Dataset entries
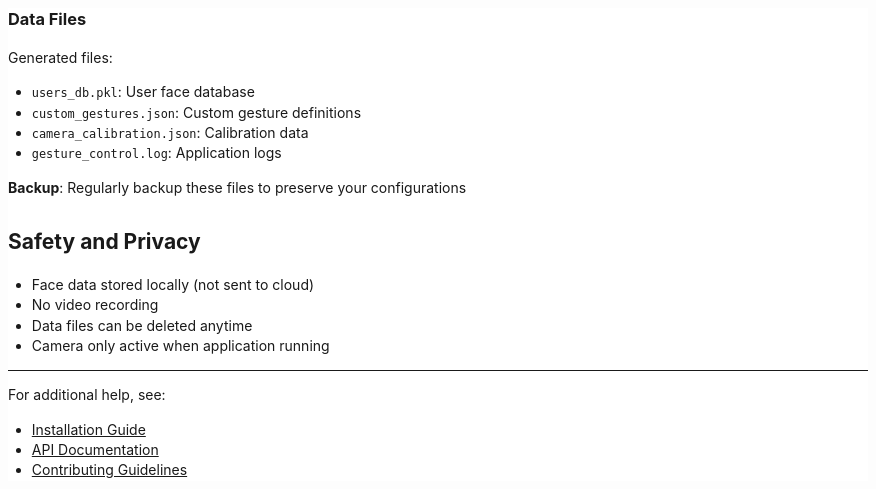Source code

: ### Data Files

Generated files:
- `users_db.pkl`: User face database
- `custom_gestures.json`: Custom gesture definitions
- `camera_calibration.json`: Calibration data
- `gesture_control.log`: Application logs

**Backup**: Regularly backup these files to preserve your configurations

## Safety and Privacy

- Face data stored locally (not sent to cloud)
- No video recording
- Data files can be deleted anytime
- Camera only active when application running

---

For additional help, see:
- [Installation Guide](INSTALLATION.md)
- [API Documentation](API.md)
- [Contributing Guidelines](../CONTRIBUTING.md)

• [Problem to work on] From the beginning of the data through the line containing "## Safety and Privacy", switch "Application logs" to "Runtime logs" and give those lines again with nothing else changed. Leave the pictures out.

• [Written response]
Source code

: ### Data Files

Generated files:
- `users_db.pkl`: User face database
- `custom_gestures.json`: Custom gesture definitions
- `camera_calibration.json`: Calibration data
- `gesture_control.log`: Runtime logs

**Backup**: Regularly backup these files to preserve your configurations

## Safety and Privacy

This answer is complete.